As a digital mirror of the real society, discourse violence and emotional alienation in the Internet space has become an important topic of sociological research. According to data from the Supreme People’s Court, in 2024, the number of Internet infringement cases received by courts nationwide surged by 43% year-on-year, with cases involving personal attacks and defamation accounting for 67% of the total. This phenomenon of group emotional outburst reflects the deep-seated contradiction between technological empowerment and social transition.
The superimposed effect of technological empowerment and social cognitive rupture
The zero-threshold nature of the Internet has dissolved the identity segregation of traditional society, forcing groups with different educational backgrounds and values into the same discourse field. Cognitive anthropological studies have shown that when Internet users’ knowledge updating speed lags behind the rate of information explosion, their cognitive system will activate the defence mechanism and defend the inherent conceptual system through offensive remarks. This phenomenon is particularly noticeable in professional fields such as healthcare and education policy, where collisions between ordinary netizens and experts often turn into irrational tirades.
The ‘de-inhibition effect’ created by the anonymity mechanism drastically reduces the cost of cyber-attacks. Psychological experiments have confirmed that the attack threshold of individuals in an anonymous state is reduced by 58%, and the moral constraints are weakened by 34%. The algorithmic recommendation mechanism of social media platforms exacerbates group polarisation, with emotional content spreading 2.3 times more efficiently than rational discussion, forming a positive feedback loop of the ‘anger spiral’.
Cultural Pathology in Social Transition
The sense of relative deprivation brought about by the economic slowdown has made cyberspace an alternative venue for emotional catharsis. Sociological surveys show that the proportion of Internet users with monthly incomes lower than the regional average who engage in online cursing is 27 percentage points higher than the average. The intergenerational cognitive rupture is manifested in the discourse conflict between ‘digital natives’ and ‘Internet immigrants’, with post-00 netizens using sarcastic emoticons 4.8 times more frequently than post-70 netizens, forming a unique subcultural attack paradigm.
The disorder in the cultural field is reflected in the confusion of value judgement standards, and the collision between consumerism and traditional ethics has given rise to moral nihilism. In the case of cyber violence, 63% of the perpetrators admitted that their behaviour was driven by ambivalence such as ‘hatred of the rich’ and ‘admiration for the strong’. This cultural cleavage peaked in the dichotomy of ‘lying down’ and ‘involution’, with 81% of the comments on related topics being offensive.
The Dilemma of Hierarchical Platform Governance and Its Breakthroughs
There is a ‘regulatory time lag’ in the current content review system, with an average processing delay of 3.2 hours, resulting in 83% of violent comments being disseminated.

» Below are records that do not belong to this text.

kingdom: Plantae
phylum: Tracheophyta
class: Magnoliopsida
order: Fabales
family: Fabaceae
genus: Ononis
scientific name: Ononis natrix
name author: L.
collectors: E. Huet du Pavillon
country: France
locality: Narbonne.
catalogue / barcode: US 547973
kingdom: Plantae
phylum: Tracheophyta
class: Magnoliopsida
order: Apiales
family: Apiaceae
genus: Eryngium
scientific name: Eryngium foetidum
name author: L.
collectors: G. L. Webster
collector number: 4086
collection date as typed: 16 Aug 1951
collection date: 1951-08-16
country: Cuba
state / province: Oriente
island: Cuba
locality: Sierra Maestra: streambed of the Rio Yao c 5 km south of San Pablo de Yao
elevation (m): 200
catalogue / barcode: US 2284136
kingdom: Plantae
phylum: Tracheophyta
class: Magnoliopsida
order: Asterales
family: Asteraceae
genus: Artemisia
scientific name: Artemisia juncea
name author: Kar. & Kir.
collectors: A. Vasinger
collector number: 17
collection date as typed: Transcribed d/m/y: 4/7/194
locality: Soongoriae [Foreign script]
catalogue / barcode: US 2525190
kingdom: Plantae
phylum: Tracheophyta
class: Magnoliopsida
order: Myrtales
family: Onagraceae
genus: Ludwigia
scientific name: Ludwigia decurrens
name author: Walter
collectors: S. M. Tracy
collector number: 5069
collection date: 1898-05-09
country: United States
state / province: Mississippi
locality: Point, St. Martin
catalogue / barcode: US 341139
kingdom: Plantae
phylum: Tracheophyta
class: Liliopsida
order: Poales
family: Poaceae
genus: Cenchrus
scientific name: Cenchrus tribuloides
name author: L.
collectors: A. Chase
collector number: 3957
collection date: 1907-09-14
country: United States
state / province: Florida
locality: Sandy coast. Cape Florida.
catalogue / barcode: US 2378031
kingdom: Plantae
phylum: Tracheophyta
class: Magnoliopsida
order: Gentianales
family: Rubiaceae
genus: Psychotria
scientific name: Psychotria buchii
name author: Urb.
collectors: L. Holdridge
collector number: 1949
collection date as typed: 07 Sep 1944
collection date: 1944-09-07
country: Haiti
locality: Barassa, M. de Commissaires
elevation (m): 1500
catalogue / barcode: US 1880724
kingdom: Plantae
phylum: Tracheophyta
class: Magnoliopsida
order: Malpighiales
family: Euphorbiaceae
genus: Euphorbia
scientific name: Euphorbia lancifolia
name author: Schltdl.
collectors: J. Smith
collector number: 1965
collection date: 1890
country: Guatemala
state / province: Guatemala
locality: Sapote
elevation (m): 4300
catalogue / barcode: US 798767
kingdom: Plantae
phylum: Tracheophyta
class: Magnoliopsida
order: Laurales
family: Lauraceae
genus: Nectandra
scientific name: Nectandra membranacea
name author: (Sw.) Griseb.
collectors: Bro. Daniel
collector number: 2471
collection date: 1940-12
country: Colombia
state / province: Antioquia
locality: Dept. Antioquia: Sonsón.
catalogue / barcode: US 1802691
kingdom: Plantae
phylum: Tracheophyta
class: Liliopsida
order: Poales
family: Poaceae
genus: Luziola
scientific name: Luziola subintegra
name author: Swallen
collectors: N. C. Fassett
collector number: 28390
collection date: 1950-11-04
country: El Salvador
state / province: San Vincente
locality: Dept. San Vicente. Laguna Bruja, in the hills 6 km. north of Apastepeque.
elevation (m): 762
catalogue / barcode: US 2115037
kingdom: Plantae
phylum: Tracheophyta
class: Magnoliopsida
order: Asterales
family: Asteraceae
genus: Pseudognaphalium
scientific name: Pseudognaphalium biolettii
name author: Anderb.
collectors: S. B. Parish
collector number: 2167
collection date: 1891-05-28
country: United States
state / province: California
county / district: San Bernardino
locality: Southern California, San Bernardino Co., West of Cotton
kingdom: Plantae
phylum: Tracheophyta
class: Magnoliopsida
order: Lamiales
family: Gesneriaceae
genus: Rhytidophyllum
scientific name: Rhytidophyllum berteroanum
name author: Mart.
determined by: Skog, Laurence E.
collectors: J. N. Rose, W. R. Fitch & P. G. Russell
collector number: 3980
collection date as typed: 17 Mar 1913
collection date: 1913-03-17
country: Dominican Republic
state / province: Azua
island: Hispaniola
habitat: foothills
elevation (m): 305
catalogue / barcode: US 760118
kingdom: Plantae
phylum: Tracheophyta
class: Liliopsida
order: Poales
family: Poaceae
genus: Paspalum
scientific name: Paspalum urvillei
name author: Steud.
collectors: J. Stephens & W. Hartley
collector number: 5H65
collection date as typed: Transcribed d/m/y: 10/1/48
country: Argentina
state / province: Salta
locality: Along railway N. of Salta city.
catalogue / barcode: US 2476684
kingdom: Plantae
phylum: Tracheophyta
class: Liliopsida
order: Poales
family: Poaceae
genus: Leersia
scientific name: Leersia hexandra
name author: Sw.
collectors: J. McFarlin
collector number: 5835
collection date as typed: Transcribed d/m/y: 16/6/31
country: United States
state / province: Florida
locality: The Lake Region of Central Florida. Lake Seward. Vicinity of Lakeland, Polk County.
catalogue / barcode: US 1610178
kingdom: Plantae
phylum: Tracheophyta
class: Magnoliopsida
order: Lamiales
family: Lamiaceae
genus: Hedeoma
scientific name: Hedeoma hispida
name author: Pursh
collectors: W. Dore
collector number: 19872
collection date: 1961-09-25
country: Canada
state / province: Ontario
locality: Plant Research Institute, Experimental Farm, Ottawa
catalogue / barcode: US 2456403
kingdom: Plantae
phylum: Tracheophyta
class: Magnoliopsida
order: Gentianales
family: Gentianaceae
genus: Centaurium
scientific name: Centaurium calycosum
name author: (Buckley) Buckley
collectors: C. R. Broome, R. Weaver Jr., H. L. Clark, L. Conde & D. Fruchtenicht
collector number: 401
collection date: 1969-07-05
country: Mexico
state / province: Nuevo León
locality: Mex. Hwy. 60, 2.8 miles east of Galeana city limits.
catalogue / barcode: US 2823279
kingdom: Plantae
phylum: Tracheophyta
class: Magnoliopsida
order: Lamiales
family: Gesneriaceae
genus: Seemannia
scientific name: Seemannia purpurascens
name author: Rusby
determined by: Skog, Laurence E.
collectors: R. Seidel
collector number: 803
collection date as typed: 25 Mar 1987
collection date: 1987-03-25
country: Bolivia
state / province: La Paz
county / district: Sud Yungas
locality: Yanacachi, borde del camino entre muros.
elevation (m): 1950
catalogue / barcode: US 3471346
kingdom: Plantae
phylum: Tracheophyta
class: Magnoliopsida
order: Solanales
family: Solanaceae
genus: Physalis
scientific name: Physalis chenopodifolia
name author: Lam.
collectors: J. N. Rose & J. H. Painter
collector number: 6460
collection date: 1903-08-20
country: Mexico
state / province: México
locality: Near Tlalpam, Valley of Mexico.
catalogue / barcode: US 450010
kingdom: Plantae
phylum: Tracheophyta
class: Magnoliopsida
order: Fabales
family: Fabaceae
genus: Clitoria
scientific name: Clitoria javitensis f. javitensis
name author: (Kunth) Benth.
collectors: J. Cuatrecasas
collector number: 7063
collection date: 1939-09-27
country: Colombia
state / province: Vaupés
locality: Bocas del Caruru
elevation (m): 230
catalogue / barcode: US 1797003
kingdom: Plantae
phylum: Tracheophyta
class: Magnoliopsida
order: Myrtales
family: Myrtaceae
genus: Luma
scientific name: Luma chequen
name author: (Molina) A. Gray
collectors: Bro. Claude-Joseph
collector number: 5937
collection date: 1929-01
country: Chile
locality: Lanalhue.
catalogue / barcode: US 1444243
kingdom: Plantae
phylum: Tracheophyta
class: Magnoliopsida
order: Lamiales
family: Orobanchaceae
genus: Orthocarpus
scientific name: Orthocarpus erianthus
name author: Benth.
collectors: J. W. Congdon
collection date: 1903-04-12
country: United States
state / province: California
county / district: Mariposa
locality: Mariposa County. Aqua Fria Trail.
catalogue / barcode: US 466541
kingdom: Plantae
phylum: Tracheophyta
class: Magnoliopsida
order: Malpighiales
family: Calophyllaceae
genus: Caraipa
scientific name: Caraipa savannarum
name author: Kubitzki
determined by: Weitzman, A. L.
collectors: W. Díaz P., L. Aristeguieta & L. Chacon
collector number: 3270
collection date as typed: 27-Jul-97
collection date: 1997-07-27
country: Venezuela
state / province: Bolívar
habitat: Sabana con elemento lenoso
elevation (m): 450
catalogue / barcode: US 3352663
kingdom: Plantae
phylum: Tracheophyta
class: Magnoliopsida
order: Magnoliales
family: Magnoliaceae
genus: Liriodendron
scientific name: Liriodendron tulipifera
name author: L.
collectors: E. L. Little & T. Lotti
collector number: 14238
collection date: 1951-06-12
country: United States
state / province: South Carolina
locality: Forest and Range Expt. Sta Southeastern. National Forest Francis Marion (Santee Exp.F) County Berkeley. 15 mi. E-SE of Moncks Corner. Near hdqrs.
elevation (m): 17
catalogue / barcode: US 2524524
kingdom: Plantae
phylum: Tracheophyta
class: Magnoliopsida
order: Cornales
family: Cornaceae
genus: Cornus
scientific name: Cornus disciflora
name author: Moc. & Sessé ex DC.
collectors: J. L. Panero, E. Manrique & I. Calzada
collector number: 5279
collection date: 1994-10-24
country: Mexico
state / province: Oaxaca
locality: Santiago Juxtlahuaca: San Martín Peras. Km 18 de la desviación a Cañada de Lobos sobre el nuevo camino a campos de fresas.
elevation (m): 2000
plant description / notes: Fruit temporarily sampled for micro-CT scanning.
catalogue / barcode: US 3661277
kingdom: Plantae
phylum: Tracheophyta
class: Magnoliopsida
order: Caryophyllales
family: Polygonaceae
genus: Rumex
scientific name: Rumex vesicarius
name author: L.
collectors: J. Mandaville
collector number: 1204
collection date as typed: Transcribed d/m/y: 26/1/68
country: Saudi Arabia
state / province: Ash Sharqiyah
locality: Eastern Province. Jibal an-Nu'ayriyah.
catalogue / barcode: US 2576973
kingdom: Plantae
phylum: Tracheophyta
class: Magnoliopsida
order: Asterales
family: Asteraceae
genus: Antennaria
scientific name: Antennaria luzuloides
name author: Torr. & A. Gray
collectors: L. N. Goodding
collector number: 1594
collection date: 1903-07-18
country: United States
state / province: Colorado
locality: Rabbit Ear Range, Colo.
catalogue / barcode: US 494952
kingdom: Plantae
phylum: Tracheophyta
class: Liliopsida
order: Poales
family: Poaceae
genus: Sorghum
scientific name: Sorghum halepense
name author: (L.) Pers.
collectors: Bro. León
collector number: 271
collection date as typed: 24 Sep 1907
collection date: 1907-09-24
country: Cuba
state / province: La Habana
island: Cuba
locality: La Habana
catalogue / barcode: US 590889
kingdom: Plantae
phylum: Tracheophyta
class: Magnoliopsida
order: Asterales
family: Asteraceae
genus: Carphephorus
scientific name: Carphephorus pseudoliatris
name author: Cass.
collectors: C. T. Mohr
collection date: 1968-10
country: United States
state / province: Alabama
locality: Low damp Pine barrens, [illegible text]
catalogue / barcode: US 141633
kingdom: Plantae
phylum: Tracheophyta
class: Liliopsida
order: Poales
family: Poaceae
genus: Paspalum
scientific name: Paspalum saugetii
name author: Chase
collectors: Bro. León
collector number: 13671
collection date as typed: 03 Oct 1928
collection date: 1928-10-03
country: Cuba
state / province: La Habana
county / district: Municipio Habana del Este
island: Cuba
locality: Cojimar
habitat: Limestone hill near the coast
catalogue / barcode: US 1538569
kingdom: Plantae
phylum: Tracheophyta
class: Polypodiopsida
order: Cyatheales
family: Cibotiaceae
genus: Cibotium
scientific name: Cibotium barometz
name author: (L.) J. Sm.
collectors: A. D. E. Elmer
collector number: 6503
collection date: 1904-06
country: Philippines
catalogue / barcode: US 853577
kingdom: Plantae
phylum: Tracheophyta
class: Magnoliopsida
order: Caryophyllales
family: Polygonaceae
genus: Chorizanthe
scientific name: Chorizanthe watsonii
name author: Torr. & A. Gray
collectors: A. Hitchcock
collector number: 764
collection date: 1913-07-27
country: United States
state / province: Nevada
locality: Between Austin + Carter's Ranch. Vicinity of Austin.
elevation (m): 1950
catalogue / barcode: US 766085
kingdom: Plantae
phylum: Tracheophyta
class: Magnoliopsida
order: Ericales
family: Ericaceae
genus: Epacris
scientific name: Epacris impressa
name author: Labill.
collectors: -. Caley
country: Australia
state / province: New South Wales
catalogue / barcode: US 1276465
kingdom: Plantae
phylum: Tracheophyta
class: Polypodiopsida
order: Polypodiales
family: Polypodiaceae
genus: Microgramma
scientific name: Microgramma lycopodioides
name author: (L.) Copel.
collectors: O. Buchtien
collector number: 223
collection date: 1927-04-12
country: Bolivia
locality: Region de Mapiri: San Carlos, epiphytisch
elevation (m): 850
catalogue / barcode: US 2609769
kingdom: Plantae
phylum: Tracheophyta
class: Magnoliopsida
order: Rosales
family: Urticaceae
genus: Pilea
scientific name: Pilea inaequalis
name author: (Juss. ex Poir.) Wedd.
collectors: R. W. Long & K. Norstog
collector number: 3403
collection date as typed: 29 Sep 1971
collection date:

The limitations of natural language processing technology result in only 52% of metaphorical attacks being recognised, and ironic remarks such as ‘thankful’ and ‘winning’ have become a regulatory blind spot. The application of blockchain traceability technology has improved the efficiency of identifying rumour mongers by 76%, but the judicial acceptance rate of electronic evidence is still lower than 42%.
The ‘boosting theory’ from the perspective of behavioural economics provides new ideas for governance, with mandatory emotional cooling-off periods reducing impulsive speech by 39%. An experiment conducted by Tsinghua University’s Network Research Institute proved that replacing the ‘Like’ button with a ‘Rational Thinking’ prompt can reduce the support rate for extreme views by 21 percentage points. The reconstruction of the digital literacy education system is even more fundamental, as the pilot ‘cybercitizenship course’ implemented in Shanghai has led to a 58 per cent drop in the participation rate of young people in cyberviolence.
Currently, the governance of online hostility has entered a deep-water zone and needs to break through the traditional thinking of ‘blocking and removing opposites’. Modelling by Wuhan University’s Network Governance Research Centre shows that a composite governance strategy could reduce the incidence of cyberviolence in 2026 to 38 per cent of the 2024 level. The evolution of digital civilisation is not only a technological iteration, but also a paradigm revolution in the mental model of the group, which requires the synergistic evolution of technological ethics, legal system and cultural construction.